Figure 1.
1H-15N HSQC spectra illustrating hydrogen exchange in amylin fibrils.
(A) Control spectrum of unfibrillized 15N-amylin freshly dissolved in 95% d6-DMSO/5% DCA at 25°C, pH 3.5. Backbone crosspeaks are labeled according to sequence-specific assignments. Residues N3, T4, A5, and A8 are only visible at lower contours than shown. The group of crosspeaks connected by horizontal lines between 109 and 111 ppm (15N) are unassigned sidechain amide groups from the 6 Asn and 1 Gln in amylin. (B)Spectrum of a 15N-amylin after 4 days (99h) of D2O exchange in the fibril state, recorded in 95% d6-DMSO/5% d2-DCA. Strongly protected amide protons are labeled in bold type.
Figure 2.
Representative solvent exchange kinetics for amide protons in amylin fibrils.
Error bars were estimated from the average root-mean-square baseline noise of the 1H-15N HSQC spectra. The curves are fits of amide proton intensity decay data to an exponential model: y = I0•exp(-τ•x), obtained using the program KaleidaGraph v 4.1.3 (Synergy Software). The two free variables in the fits were I0, the initial amplitude and τ, the time constant for exchange.
Figure 3.
Time constants for hydrogen exchange as a function of residue position in the sequence.
The top of the figure indicates the position of the two β-strands reported for the ssNMR [10] and EPR models of the amylin fibril structure, as well as the revised secondary structure limits based on the qHX data in this work. Uncertainties in exchange time constants were estimated from standard errors of the fits of the qHX data to exponential decays (Fig. 2). The symbols ‘*’ indicate amide protons that exchange with rates too fast to measure, ‘U’ indicates that the amide proton of T6 is unassigned.
Figure 4.
The ssNMR structural model of amylin fibrils [10].
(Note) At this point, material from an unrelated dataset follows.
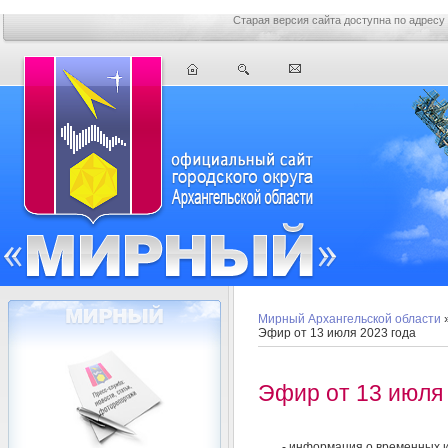
Старая версия сайта доступна по адресу
Мирный Архангельской области
Эфир от 13 июля 2023 года
Эфир от 13 июля 
- информация о временных и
The long axis of the fibrils runs in and out of the plane of the page. (A) Backbone hydrogen bonding between two adjacent amylin monomers in the fibril. Amide protons involved in intermolecular β-sheet hydrogen bonds are labeled alternatively in the blue and gray monomers. Note that the β-sheet hydrogen bonding is continuous along the length of the fibril, so that the amide proton of T36 in the blue monomer is a hydrogen bond donor for the carbonyl of S35 in the next monomer below (not shown). (B) In the ssNMR model of amylin fibrils two columns of amylin β-hairpins stack against each other with C2 symmetry to form a protofilament [10]. The C-terminal strands (red and orange) constitute the packing interface between the two layers of β-sheets, whereas the N-terminal strands (green) are on the surface. Residues I26-L27 which were not assigned to strand β2 in the ssNMR model but which nevertheless show strong qHX protection are colored in light blue. The drawings were rendered in PyMOL [39].
Figure 5.
Comparison of experimental HX rates obtained in this work (gray symbols) with theoretical simulations of amylin fibril flexibility (black symbols).
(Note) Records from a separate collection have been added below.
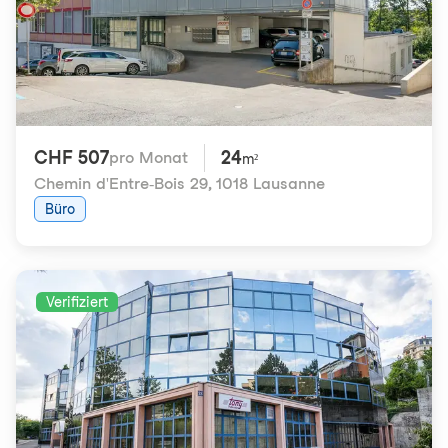
CHF 507
24
pro Monat
m²
Chemin d'Entre-Bois 29
,
1018 Lausanne
Büro
Verifiziert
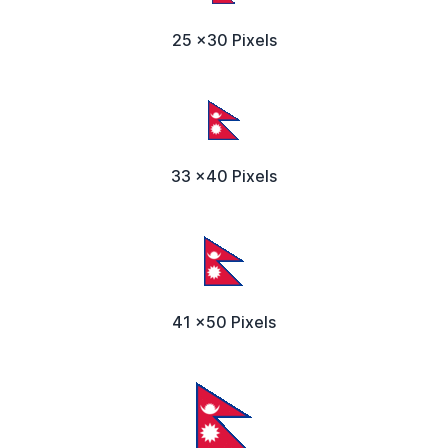
25 x30 Pixels
33 x40 Pixels
41 x50 Pixels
(A) Theoretical B-factors obtained from a GNM calculation [32], [42] of protein dynamics based on the ssNMR model of amylin fibrils [10]. The B-factors were averaged over the 10 amylin monomers in the ssNMR model [10]. (B) Predicted 2DIR lineshapes (Γi) for amylin fibrils calculated from a MD simulation of the ssNMR amylin fibril structural model. The Γi data are from Fig. 9 of reference [12].